Print the listing exactly as it stands, and skip any pictures in it.
################
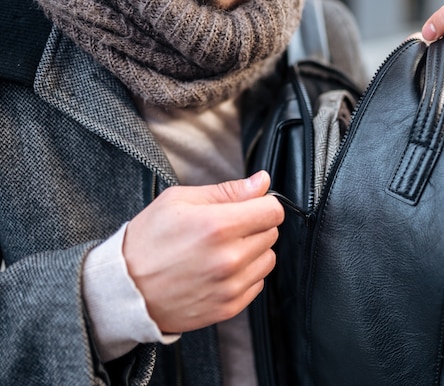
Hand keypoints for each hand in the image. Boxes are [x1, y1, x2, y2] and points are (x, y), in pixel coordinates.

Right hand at [123, 170, 283, 333]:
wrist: (125, 289)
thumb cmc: (147, 242)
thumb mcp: (179, 200)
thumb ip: (228, 191)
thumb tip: (261, 182)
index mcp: (218, 226)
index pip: (273, 211)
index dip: (263, 204)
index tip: (251, 205)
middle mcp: (229, 258)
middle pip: (272, 233)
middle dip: (254, 226)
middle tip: (225, 228)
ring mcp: (230, 286)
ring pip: (268, 259)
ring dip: (253, 251)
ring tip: (221, 250)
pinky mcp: (229, 307)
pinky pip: (258, 283)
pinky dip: (245, 274)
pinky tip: (219, 269)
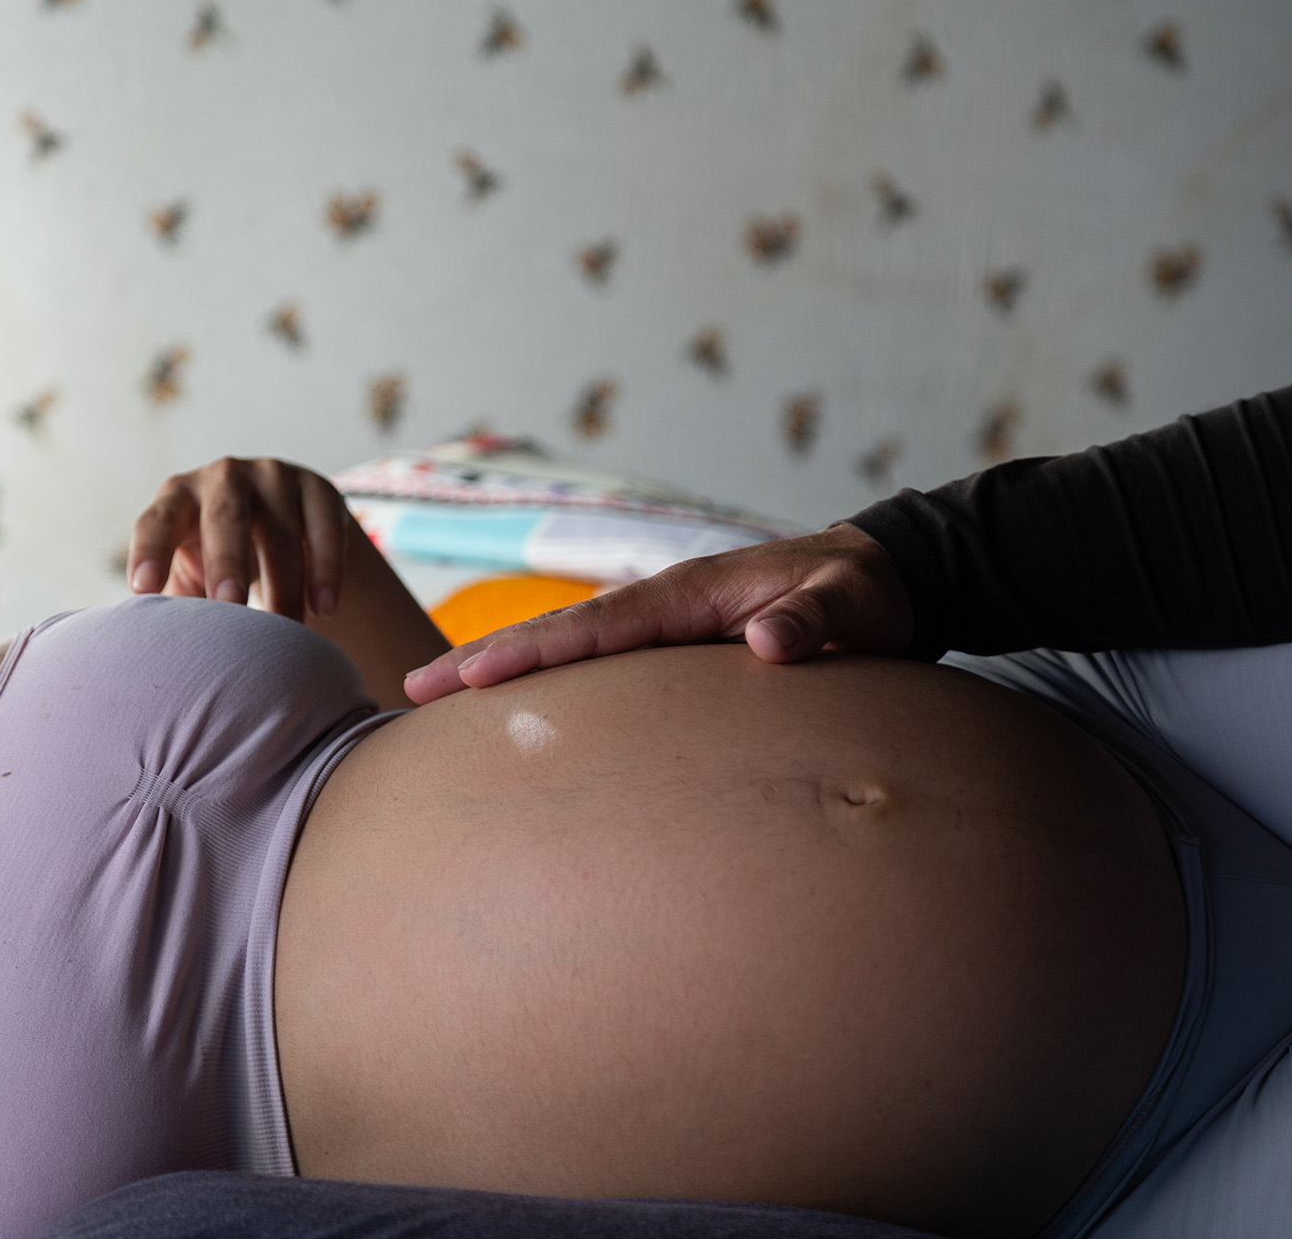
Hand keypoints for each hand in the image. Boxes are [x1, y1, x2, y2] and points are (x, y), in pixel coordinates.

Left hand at [129, 456, 350, 621]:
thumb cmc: (218, 554)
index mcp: (179, 496)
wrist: (283, 516)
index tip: (144, 589)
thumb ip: (173, 601)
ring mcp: (275, 477)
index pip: (158, 520)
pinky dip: (326, 571)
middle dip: (226, 561)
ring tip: (288, 630)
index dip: (149, 551)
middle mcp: (224, 477)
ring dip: (285, 584)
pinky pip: (325, 530)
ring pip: (281, 531)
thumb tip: (152, 651)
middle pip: (225, 516)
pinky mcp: (320, 489)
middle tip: (230, 604)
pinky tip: (324, 608)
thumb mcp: (192, 570)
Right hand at [402, 522, 913, 702]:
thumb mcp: (855, 606)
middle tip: (412, 690)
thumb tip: (766, 639)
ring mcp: (662, 624)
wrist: (878, 578)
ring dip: (503, 669)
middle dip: (486, 659)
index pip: (600, 625)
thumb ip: (816, 619)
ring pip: (568, 648)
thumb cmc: (865, 594)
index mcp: (692, 591)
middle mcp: (664, 602)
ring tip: (433, 700)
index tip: (475, 678)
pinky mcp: (669, 646)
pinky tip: (514, 712)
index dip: (536, 651)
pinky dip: (546, 679)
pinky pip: (595, 663)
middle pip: (560, 633)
################
_Completed task_
Hand keypoints for each hand in the image. Boxes are [x1, y1, x2, y2] and points are (x, y), in pixel coordinates.

Right hand at [123, 170, 283, 333]:
wrist: (125, 289)
thumb cmc: (147, 242)
thumb mcp: (179, 200)
thumb ip: (228, 191)
thumb tip: (261, 182)
index mcp: (218, 226)
index pip: (273, 211)
index dip: (263, 204)
index tip: (251, 205)
middle mcp: (229, 258)
middle pip: (272, 233)
middle dip: (254, 226)
middle tip: (225, 228)
ring mcp: (230, 286)
ring pip: (268, 259)
ring dip: (253, 251)
ring tip: (221, 250)
pinky mcp: (229, 307)
pinky pip: (258, 283)
pinky dip: (245, 274)
pinky tip: (219, 269)
Hand keypoints for each hand in the image. Boxes are [x1, y1, x2, y2] and points are (x, y), in pixel coordinates.

Left hand at [129, 456, 350, 621]:
thumb cmc: (218, 554)
index mcp: (179, 496)
wrist: (283, 516)
index tip: (144, 589)
thumb ip: (173, 601)
ring mcp: (275, 477)
index pip: (158, 520)
pinky dip: (326, 571)
middle dip: (226, 561)
ring tip: (288, 630)
index dip: (149, 551)
middle mcp: (224, 477)
ring dip: (285, 584)
pinky pip: (325, 530)
ring pip: (281, 531)
thumb tip: (152, 651)
middle pip: (225, 516)
pinky mcp: (320, 489)
middle tip: (230, 604)
pinky tip: (324, 608)
thumb mcp: (192, 570)
Right hand at [402, 522, 913, 702]:
thumb mcp: (855, 606)
middle tip: (412, 690)
thumb tip: (766, 639)
ring mcp: (662, 624)
wrist: (878, 578)
ring dip: (503, 669)
middle dip: (486, 659)
index pip: (600, 625)
thumb ip: (816, 619)
ring pip: (568, 648)
thumb cmc: (865, 594)
index mcp: (692, 591)
middle mcp: (664, 602)
ring tip: (433, 700)
index tip: (475, 678)
pinky mcp: (669, 646)
pinky tip: (514, 712)
index dip: (536, 651)
pinky dip: (546, 679)
pinky pip: (595, 663)
middle pip: (560, 633)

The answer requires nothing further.